§ **Work to complete**: Retype the items from their first line through the line that contains "Opisuje tam spotkania", including both of those lines, and keep every line unchanged.

-------------------------

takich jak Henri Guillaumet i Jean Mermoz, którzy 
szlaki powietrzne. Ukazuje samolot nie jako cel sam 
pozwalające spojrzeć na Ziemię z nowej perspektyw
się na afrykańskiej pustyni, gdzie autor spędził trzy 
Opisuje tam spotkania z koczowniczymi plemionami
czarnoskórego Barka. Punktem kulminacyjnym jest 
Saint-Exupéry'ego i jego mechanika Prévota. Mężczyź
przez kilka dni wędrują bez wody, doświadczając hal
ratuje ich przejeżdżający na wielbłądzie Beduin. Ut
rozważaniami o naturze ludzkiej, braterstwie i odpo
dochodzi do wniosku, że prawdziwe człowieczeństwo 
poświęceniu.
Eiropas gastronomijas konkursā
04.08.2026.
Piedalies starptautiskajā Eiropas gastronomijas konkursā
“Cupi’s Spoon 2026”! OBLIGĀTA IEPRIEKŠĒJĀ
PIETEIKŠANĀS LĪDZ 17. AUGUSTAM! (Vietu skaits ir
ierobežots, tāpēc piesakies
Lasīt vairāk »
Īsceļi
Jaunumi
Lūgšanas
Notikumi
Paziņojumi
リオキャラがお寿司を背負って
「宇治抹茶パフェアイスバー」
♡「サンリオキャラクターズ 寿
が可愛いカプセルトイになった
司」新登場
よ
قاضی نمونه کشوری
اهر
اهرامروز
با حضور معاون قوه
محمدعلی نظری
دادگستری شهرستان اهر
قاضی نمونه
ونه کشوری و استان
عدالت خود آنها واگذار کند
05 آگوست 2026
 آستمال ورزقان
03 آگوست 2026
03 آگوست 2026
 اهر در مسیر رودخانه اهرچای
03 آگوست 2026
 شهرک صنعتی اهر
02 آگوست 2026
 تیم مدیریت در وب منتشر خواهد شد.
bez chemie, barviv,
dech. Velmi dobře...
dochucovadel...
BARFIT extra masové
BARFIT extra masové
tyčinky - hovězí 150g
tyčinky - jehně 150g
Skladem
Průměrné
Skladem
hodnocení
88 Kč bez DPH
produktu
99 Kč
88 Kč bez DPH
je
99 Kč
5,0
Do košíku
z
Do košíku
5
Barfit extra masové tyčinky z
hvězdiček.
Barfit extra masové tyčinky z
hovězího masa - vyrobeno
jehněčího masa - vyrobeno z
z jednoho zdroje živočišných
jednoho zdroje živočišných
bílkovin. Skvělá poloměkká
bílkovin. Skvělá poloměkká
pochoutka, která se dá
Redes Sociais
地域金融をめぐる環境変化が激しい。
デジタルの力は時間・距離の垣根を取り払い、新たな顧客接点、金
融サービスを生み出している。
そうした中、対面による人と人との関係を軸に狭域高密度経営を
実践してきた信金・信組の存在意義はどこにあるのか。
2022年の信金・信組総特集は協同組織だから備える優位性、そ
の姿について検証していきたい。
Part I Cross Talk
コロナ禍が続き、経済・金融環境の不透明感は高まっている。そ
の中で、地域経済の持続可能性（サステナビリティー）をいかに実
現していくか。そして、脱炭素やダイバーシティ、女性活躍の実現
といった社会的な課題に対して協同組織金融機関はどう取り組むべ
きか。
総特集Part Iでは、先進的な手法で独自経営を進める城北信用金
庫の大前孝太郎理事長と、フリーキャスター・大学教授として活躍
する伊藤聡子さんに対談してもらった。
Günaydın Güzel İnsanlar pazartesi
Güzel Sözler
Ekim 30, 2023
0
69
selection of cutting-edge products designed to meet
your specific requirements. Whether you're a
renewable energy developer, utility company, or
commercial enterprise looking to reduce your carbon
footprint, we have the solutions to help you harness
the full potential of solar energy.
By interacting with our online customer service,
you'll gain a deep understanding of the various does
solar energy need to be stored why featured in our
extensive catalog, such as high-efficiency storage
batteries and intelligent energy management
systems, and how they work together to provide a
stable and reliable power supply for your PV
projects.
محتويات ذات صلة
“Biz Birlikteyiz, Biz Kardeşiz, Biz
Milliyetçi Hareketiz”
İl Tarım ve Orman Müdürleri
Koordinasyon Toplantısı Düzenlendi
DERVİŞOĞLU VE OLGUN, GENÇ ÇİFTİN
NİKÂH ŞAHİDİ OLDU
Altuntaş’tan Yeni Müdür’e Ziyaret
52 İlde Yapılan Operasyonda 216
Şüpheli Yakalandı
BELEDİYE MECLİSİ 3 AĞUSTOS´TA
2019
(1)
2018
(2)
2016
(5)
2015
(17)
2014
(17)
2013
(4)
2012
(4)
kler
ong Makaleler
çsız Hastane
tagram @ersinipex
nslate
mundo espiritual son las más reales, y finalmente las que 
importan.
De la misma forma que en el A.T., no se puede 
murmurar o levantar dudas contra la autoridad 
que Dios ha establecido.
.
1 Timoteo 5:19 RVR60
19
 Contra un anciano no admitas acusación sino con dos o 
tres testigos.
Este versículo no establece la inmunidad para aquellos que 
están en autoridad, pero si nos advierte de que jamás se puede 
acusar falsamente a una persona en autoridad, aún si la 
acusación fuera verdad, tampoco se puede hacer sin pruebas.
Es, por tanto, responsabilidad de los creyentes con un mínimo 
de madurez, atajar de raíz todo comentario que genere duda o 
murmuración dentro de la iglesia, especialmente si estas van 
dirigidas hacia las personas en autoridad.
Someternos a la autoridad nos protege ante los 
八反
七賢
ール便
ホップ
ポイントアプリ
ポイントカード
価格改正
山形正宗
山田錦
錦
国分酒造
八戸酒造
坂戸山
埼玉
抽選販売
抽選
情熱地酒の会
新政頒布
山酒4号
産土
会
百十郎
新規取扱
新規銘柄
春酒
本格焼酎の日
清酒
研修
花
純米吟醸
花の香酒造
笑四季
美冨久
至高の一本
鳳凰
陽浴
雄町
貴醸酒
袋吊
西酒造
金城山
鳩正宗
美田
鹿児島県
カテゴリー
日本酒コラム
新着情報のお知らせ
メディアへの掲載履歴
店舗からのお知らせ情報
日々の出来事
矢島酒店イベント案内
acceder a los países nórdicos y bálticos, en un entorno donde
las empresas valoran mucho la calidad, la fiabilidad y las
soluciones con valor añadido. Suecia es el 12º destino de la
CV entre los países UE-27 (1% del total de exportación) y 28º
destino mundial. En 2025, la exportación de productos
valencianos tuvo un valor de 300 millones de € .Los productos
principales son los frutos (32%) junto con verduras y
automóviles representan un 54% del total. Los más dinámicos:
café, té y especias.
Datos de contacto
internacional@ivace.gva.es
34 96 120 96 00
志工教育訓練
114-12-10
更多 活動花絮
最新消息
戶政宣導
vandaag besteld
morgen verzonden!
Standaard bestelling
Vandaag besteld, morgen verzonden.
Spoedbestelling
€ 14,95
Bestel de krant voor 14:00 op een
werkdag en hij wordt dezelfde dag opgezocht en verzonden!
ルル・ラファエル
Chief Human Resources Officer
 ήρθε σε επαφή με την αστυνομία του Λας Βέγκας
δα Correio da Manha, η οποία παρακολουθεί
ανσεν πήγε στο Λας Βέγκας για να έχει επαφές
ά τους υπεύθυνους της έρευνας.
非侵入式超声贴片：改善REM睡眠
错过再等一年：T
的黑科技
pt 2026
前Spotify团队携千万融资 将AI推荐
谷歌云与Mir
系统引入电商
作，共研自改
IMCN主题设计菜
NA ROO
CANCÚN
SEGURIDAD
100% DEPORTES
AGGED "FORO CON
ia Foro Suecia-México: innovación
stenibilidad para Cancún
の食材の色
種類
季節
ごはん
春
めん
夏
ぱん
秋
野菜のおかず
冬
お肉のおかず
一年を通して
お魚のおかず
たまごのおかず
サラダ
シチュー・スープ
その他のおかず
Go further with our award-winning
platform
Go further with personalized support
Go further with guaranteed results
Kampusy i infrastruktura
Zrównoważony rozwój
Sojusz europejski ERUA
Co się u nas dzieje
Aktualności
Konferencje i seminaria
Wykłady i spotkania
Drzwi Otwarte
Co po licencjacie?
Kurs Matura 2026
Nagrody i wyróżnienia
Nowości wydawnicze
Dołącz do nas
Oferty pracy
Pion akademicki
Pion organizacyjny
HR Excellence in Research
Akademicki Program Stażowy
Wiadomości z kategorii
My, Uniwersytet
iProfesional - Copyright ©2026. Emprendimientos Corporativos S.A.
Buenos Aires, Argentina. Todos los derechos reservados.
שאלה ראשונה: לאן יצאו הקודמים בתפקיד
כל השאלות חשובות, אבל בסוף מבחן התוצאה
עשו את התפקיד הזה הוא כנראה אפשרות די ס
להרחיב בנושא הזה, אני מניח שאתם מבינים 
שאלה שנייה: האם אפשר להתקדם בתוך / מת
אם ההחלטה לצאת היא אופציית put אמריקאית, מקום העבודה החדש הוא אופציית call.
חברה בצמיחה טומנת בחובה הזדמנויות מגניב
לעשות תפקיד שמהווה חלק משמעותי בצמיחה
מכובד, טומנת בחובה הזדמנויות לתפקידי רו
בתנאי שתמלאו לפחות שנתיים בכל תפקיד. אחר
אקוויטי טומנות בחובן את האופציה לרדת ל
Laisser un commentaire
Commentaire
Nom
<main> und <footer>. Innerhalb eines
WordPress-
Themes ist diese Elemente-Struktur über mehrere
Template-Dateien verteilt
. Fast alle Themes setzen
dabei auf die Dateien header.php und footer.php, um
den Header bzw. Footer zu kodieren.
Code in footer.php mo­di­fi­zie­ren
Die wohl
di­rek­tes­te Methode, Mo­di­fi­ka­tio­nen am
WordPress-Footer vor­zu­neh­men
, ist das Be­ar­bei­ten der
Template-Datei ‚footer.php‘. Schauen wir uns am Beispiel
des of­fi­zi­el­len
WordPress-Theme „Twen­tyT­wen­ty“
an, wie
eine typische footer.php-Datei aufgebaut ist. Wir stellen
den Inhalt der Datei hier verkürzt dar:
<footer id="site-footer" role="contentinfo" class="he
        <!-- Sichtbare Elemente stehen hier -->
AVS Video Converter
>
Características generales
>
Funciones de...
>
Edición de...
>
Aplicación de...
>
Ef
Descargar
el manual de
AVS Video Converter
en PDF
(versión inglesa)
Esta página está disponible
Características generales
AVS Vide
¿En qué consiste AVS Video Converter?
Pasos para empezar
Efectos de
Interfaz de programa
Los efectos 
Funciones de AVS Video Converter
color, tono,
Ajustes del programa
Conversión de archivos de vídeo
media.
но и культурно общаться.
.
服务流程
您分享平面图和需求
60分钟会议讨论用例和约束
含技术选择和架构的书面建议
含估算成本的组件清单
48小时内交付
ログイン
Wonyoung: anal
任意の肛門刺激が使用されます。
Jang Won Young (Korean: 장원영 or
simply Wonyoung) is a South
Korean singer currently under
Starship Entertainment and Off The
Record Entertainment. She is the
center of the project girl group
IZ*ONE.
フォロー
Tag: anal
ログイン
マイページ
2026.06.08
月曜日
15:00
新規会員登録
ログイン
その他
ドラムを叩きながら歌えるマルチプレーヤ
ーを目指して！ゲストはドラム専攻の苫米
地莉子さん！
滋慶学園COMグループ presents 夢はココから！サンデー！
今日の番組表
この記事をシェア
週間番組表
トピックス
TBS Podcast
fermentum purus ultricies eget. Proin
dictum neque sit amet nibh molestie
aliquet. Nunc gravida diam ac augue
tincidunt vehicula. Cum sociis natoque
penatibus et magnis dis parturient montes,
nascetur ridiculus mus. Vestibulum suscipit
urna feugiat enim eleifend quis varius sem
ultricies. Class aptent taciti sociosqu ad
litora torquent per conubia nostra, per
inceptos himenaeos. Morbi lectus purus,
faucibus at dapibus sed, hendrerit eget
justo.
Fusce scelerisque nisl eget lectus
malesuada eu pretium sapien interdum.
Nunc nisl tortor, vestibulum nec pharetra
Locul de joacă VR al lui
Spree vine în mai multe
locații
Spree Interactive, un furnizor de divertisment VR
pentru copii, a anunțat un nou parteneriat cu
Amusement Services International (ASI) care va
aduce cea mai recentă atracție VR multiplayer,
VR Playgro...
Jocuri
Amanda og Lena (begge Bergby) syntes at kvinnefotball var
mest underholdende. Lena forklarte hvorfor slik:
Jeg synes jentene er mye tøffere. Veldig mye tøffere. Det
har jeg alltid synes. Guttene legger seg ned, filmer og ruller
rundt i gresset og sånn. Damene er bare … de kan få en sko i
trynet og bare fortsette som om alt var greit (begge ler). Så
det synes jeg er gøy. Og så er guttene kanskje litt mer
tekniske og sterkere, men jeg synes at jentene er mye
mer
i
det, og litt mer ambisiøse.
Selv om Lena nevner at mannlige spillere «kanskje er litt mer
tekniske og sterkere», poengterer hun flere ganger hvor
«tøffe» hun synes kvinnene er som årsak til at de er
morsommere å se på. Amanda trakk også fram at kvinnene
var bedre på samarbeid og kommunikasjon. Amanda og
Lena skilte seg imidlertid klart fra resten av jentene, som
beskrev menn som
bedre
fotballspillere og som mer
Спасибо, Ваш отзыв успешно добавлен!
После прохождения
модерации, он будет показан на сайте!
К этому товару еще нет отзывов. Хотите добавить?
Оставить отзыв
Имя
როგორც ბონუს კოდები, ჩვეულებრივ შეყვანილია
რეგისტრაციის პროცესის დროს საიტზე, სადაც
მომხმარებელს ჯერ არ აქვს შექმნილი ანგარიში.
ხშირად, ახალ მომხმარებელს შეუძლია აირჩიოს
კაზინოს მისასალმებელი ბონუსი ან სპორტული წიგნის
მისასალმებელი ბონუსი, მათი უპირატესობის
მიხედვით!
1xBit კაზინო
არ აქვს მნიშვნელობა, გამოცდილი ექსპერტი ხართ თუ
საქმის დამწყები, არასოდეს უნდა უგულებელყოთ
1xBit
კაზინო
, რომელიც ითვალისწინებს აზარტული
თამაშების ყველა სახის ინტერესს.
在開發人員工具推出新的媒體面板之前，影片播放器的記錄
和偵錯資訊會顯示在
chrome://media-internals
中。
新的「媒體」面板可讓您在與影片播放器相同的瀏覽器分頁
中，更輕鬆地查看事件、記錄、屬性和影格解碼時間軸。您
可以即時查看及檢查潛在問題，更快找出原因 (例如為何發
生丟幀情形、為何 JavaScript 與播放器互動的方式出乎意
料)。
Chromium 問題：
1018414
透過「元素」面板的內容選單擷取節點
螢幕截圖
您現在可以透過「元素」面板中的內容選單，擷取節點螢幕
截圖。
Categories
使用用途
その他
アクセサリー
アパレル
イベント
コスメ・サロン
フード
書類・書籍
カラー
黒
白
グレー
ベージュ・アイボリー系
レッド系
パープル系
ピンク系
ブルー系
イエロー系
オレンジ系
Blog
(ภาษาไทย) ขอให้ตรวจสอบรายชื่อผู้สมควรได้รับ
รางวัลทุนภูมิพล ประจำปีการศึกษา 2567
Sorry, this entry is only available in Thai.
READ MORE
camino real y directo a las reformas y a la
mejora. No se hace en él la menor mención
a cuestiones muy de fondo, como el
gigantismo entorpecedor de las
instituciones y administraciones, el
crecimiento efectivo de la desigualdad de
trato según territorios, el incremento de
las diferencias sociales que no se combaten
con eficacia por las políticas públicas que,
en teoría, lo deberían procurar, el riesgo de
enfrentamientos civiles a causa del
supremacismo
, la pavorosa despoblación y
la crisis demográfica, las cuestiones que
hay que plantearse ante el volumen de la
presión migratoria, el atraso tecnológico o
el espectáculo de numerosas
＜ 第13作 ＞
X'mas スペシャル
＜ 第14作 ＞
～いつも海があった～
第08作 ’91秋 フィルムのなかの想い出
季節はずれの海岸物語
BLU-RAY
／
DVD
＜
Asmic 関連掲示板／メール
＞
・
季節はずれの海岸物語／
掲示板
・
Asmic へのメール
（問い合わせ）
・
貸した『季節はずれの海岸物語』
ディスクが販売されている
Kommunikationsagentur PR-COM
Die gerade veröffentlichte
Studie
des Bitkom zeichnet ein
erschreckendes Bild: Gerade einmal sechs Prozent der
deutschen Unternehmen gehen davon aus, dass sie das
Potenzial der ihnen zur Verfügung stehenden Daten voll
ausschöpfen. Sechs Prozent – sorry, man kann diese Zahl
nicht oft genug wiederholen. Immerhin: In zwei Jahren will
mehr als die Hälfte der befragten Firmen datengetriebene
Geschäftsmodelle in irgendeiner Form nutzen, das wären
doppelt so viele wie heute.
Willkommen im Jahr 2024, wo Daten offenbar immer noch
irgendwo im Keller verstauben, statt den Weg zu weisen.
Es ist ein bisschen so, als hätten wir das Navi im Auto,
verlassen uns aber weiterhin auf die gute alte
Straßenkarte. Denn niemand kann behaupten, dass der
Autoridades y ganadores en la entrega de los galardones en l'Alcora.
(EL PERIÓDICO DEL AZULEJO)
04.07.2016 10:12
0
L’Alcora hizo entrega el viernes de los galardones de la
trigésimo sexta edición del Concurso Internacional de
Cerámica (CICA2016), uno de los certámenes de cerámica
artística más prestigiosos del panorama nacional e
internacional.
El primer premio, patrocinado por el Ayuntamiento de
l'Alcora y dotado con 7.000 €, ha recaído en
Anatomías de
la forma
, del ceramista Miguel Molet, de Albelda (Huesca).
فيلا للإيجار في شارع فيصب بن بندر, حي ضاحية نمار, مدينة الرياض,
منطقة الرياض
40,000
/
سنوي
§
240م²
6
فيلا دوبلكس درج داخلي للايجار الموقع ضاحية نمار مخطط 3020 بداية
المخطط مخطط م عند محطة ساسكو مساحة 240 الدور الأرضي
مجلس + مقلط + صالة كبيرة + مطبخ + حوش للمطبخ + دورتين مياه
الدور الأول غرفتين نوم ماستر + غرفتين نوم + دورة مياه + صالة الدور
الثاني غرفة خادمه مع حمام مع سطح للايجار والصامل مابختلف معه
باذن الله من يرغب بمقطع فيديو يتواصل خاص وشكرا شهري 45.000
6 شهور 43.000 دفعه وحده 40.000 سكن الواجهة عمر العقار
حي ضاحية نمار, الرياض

-------------------------

§ **Solution to the exercise**:
takich jak Henri Guillaumet i Jean Mermoz, którzy 
szlaki powietrzne. Ukazuje samolot nie jako cel sam 
pozwalające spojrzeć na Ziemię z nowej perspektyw
się na afrykańskiej pustyni, gdzie autor spędził trzy 
Opisuje tam spotkania z koczowniczymi plemionami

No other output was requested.